**Exercise**
Leaving out all pictures, retype the records exactly.

------------------------------------------------------------

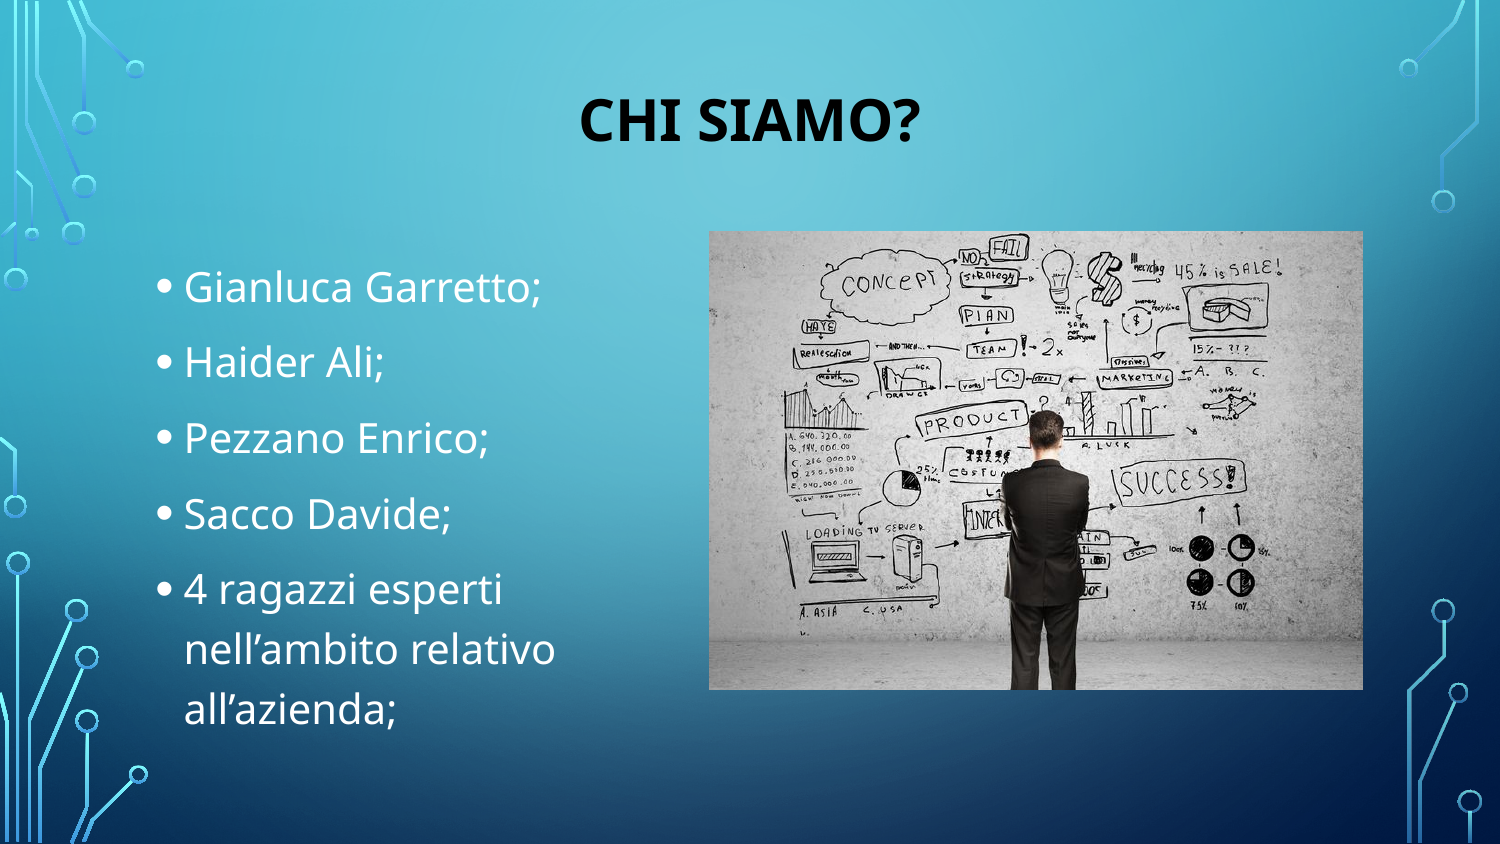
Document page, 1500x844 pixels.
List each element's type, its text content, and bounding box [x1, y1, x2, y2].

list Gianluca Garretto; Haider Ali; Pezzano Enrico; Sacco Davide; 4 ragazzi esperti nell’ambito relativo all’azienda; [140, 243, 709, 679]
title Chi siamo? [140, 31, 1360, 214]
picture [709, 231, 1363, 690]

------------------------------------------------------------

**Task answer**
Document page, 1500x844 pixels.
List each element's type, its text content, and bounding box [x1, y1, x2, y2].

list Gianluca Garretto; Haider Ali; Pezzano Enrico; Sacco Davide; 4 ragazzi esperti nell’ambito relativo all’azienda; [140, 243, 709, 679]
title Chi siamo? [140, 31, 1360, 214]
picture [709, 231, 1363, 690]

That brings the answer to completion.